[Information shown]

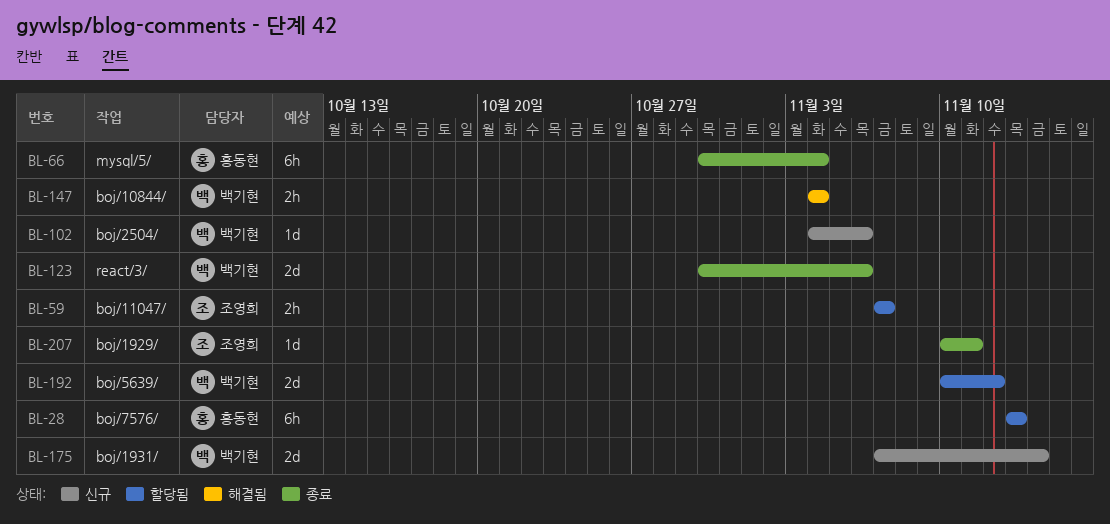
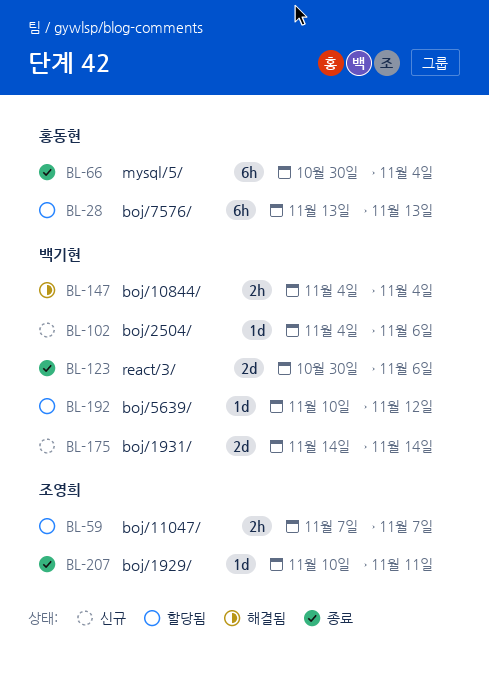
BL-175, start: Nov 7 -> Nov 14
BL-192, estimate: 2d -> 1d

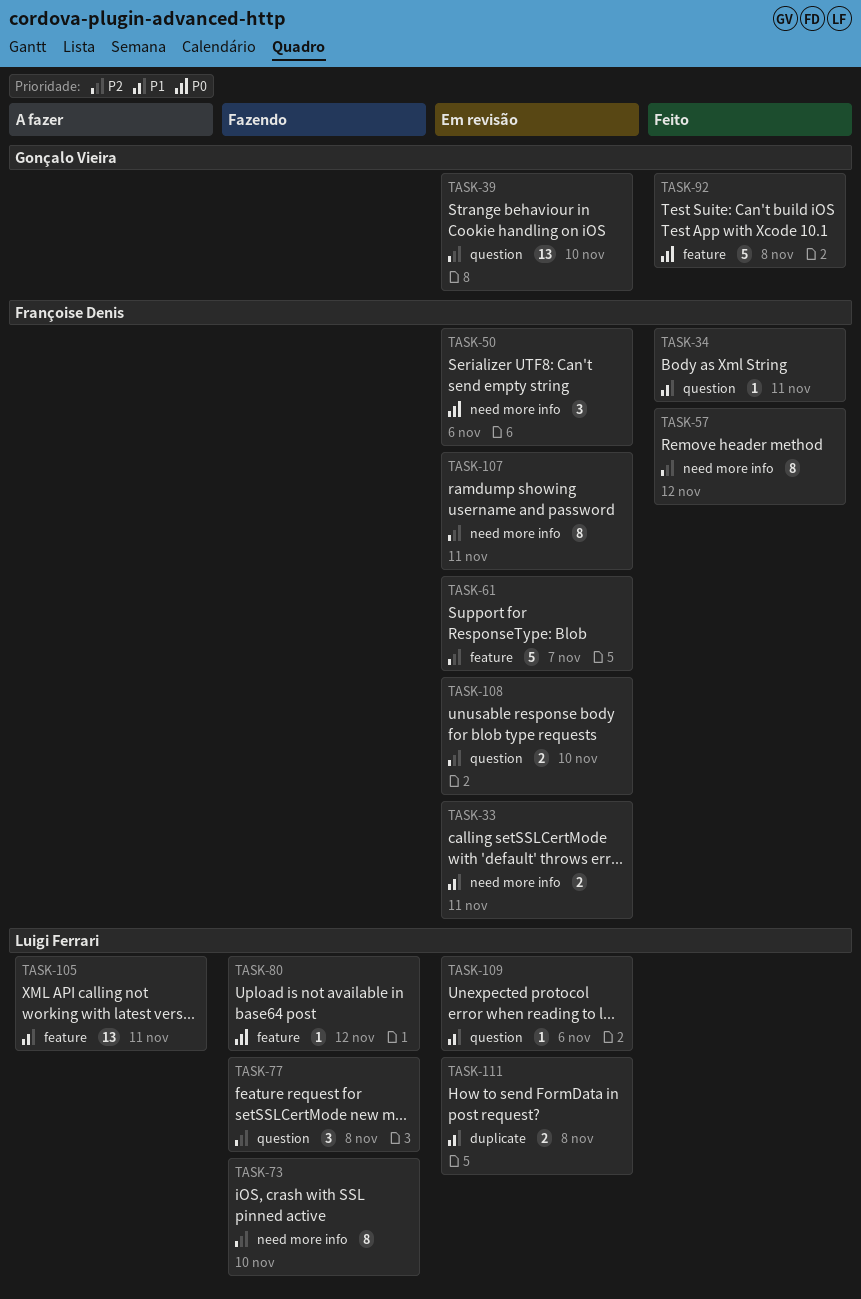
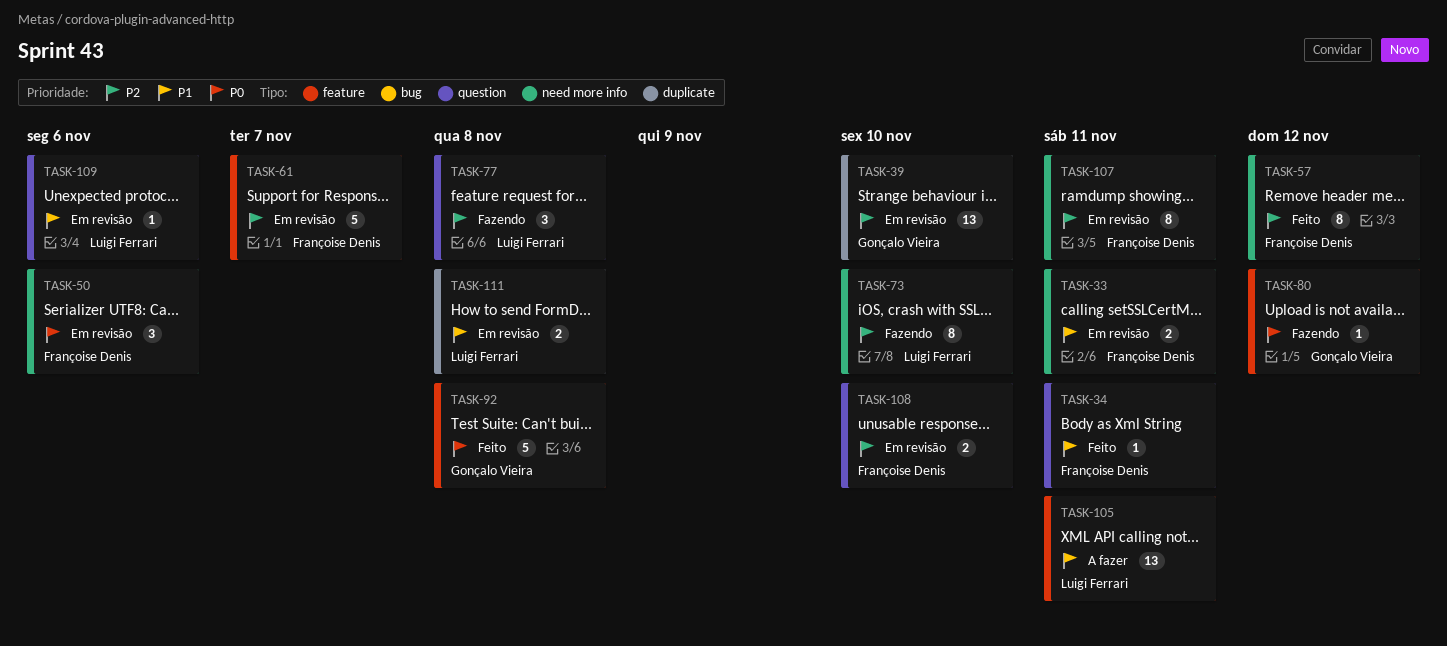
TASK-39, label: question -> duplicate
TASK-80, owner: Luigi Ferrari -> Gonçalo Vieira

[/Information shown]
[Information shown]

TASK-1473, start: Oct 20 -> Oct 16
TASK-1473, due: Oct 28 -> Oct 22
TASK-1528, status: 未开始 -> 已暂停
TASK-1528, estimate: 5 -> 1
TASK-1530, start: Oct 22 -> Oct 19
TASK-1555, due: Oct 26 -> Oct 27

[/Information shown]

# [Task goal]
Which lines above run from the one containing "TASK-1528, estimate: 5 -> 1" down to the one containing "TASK-1555, due: Oct 26 -> Oct 27"? Repeat exactly those, both ends included, and nothing else.

# [Task response]
TASK-1528, estimate: 5 -> 1
TASK-1530, start: Oct 22 -> Oct 19
TASK-1555, due: Oct 26 -> Oct 27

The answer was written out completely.